Before one engages in Astronomy, one must educate oneself in a qualitative sense concerning that which moves in space, concerning the things that are interdependent in space. For one must be quite clear that Sun matter and any other matter—Earth matter for instance—can under no circumstances be brought into a simple relationship; because the matter of the Sun is, in comparison with the matter of the Earth, something absorbing and sucking, while the latter exerts pressure. The motions which express themselves in nutation are motions proceeding from the astral world, and not from anything that can be found in Newton's principles. It is just this Newtonism that has driven us so far into materialism, because it seizes on the uttermost abstractions. It speaks of a force of gravitation. The Sun, it says, attracts the Earth, or the Earth attracts the Moon; a force of attraction exists between these bodies, like some invisible cable. But if really nothing but this force of attraction existed, there would be no cause for the Moon to revolve round the Earth, or the Earth round the Sun; the Moon would simply fall on to the Earth. This would indeed have happened ages ago, if gravitation alone were acting; or the Earth would have fallen into the Sun. It is therefore quite impossible for us to look to gravitation alone for the means of explaining the imagined or actual motions of celestial bodies. So what do they do? Let us see! Here we have a Planet imbued with a constant desire to fall into the Sun—supposing we were to have the law of gravitation alone. But now we will suppose that this planet has at some time or other been given another force, a tangential force. This impetus acts with such and such a power, and the force of gravitation acts at the same time with such and such a power, so that eventually the planet does not fall into the Sun, but has to move along a line resulting from both forces.
You see that Newton's theory finds it necessary to assume some kind of original impetus, some kind of first push in the case of each planet, of each moving celestial body. There must always be some extra-mundane God somewhere, who gives this impetus, who imparts this tangential force. This is always presupposed; and remember, this assumption was made at a time when we had lost all idea of bringing the material and the spiritual into any kind of connection, when we were incapable of conceiving of anything but a perfectly external ‘push’.

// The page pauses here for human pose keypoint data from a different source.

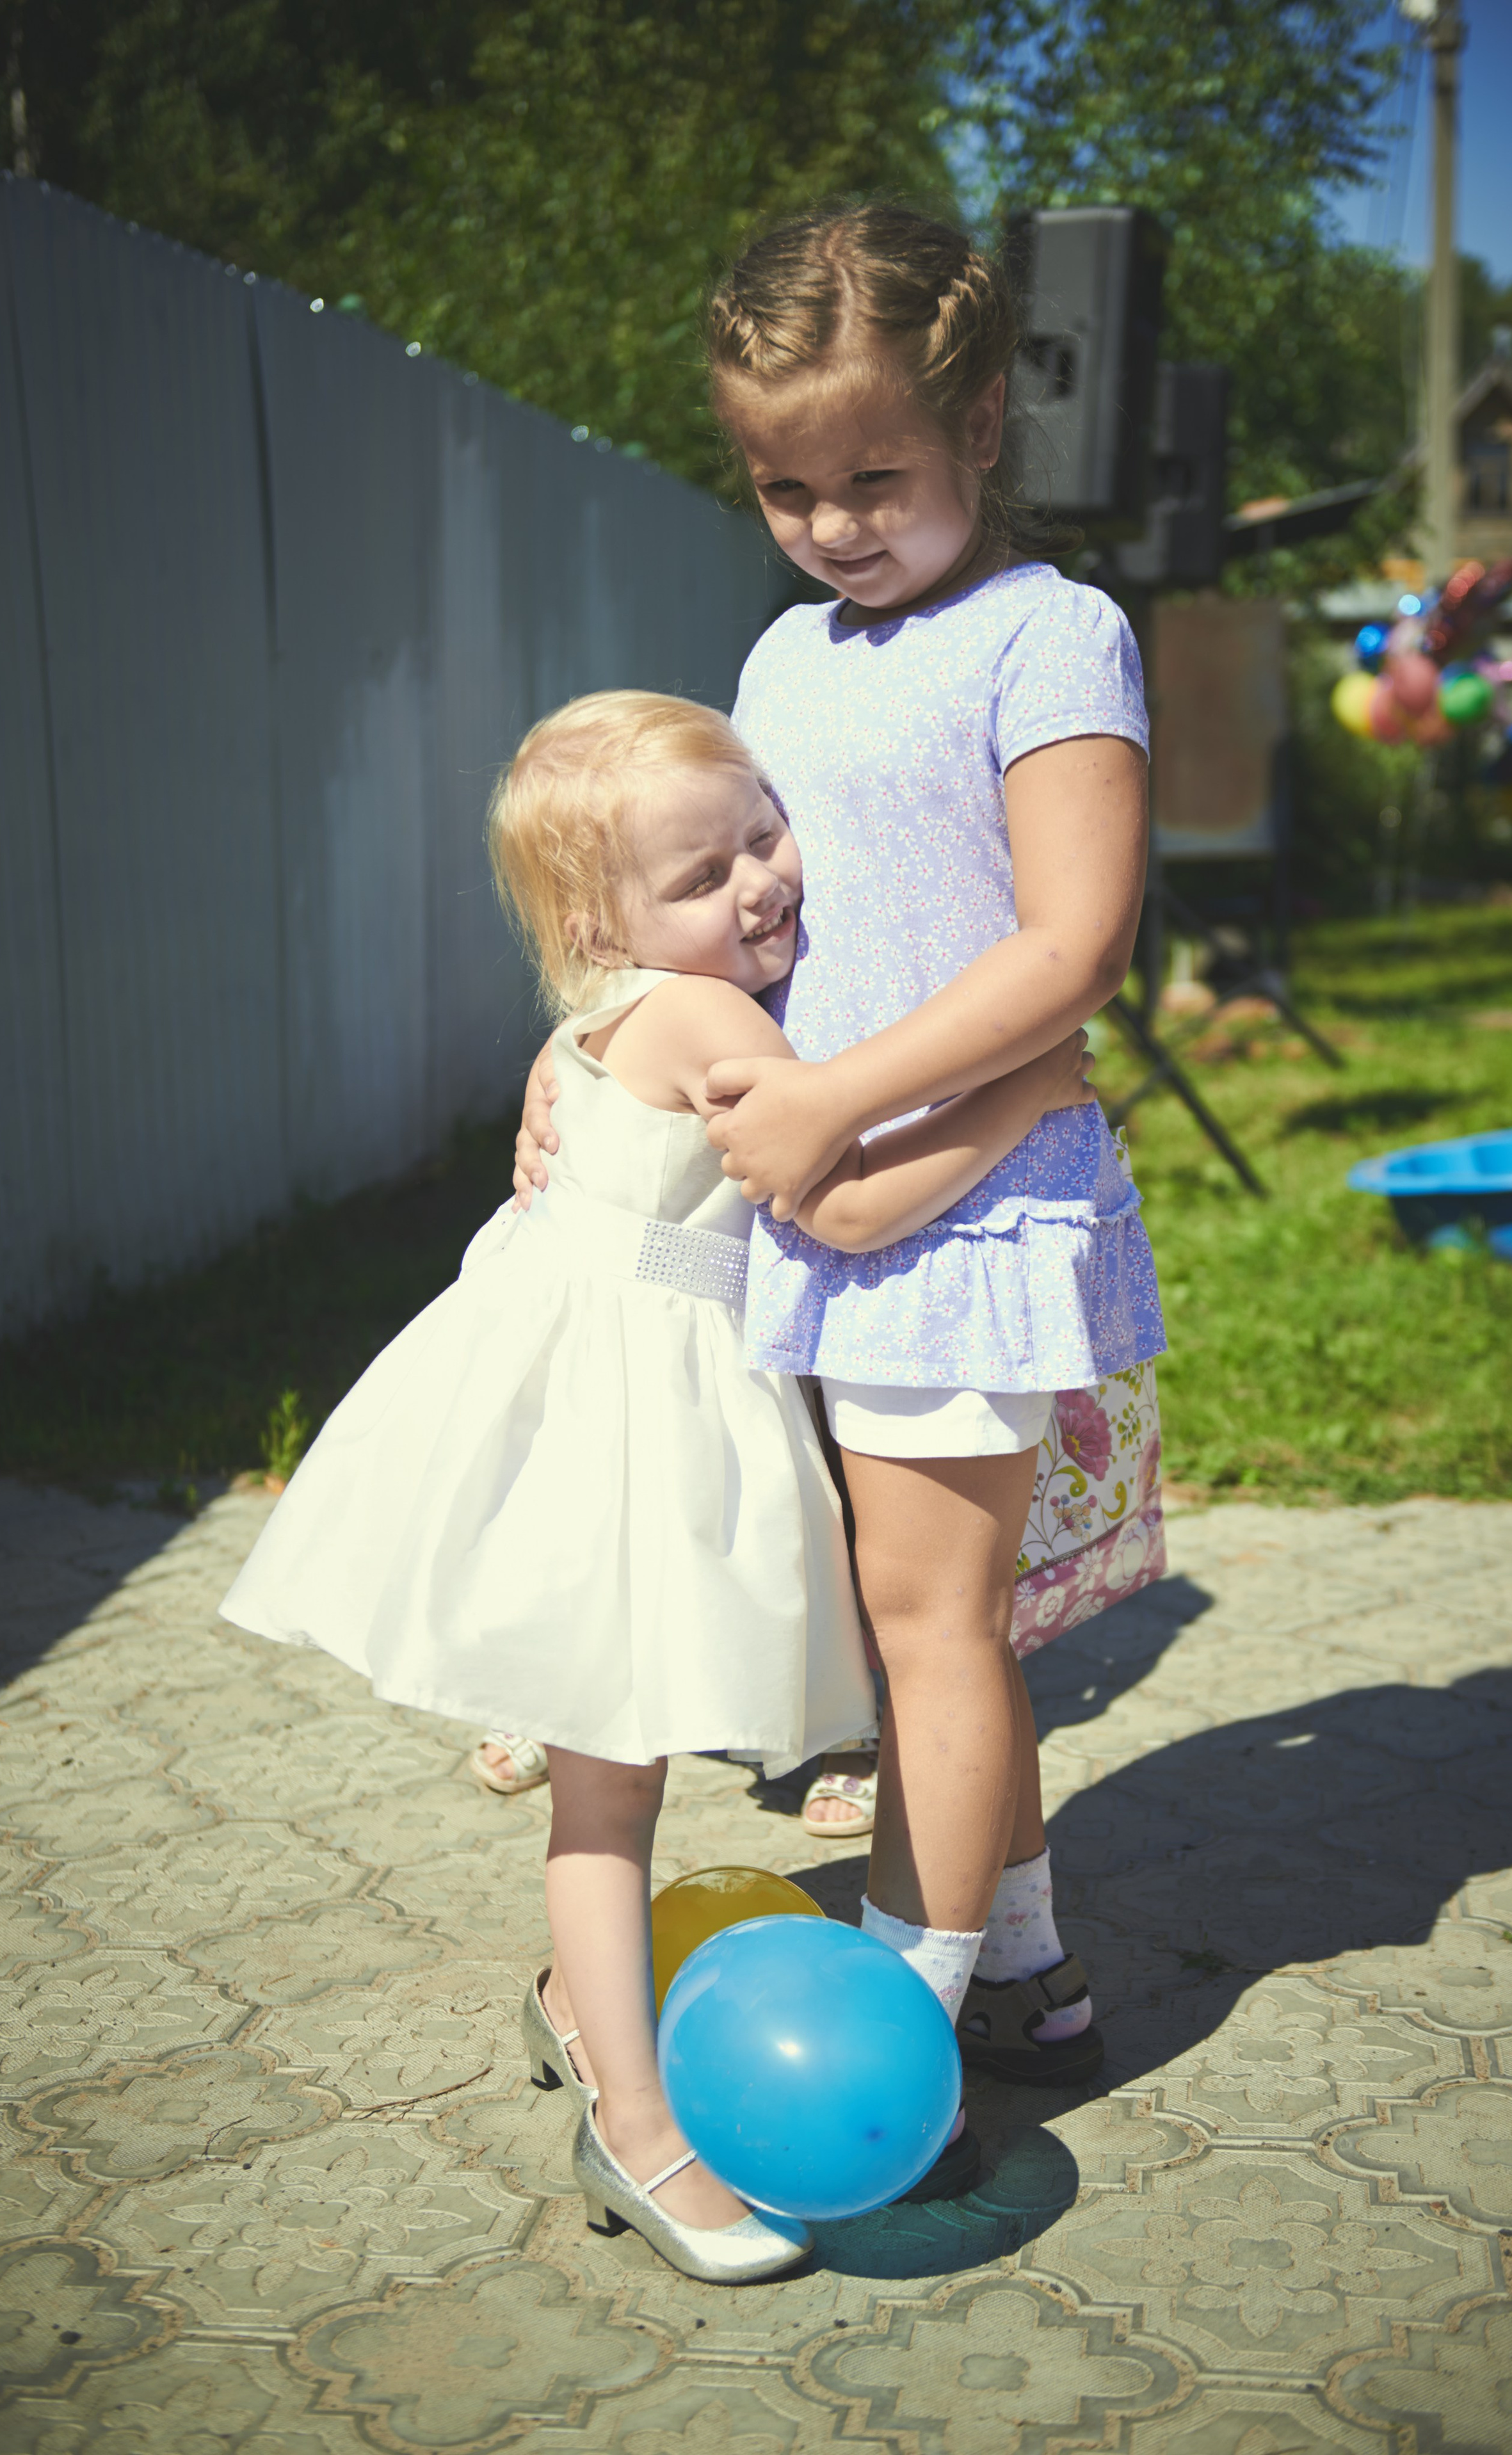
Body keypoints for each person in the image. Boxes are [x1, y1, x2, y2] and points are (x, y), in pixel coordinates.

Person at [221, 689, 1098, 2281]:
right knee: (611, 1785)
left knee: (601, 1783)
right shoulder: (709, 1019)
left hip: (588, 1407)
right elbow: (833, 1209)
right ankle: (638, 2129)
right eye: (703, 875)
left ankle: (589, 2021)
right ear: (598, 917)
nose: (758, 885)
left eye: (763, 835)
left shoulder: (603, 1014)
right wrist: (1019, 1095)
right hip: (636, 1421)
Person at [517, 204, 1164, 2191]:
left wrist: (852, 1128)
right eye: (785, 484)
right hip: (815, 1217)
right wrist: (574, 1058)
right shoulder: (783, 651)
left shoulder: (1053, 631)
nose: (830, 524)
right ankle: (1036, 1976)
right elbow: (700, 918)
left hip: (965, 1219)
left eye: (873, 474)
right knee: (922, 1634)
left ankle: (911, 2026)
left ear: (981, 416)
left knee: (929, 1631)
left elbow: (1075, 947)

Here we have an instance of the inability of materialism to understand matter. I have repeatedly drawn your attention to this of late. It follows, that therefore materialism is also unable to understand the motions of matter, and is compelled to give quite an anthropomorphic explanation of them, picturing God as a being with wholly human attributes, who simply gives the Moon a push and the Earth a push. The Earth and Moon then ‘attract’ each other—and behold, from these two forces, the push and the attraction, we have their movements in the heavens.
It is from ideas of this kind that the Solar system is constructed today. But to get a real understanding of the Universe it is absolutely necessary to look for the connection between that which lives in Man, and that which lives in the Macrocosm. For Man is an actual Microcosm in the Macrocosm. Of this we will speak further tomorrow.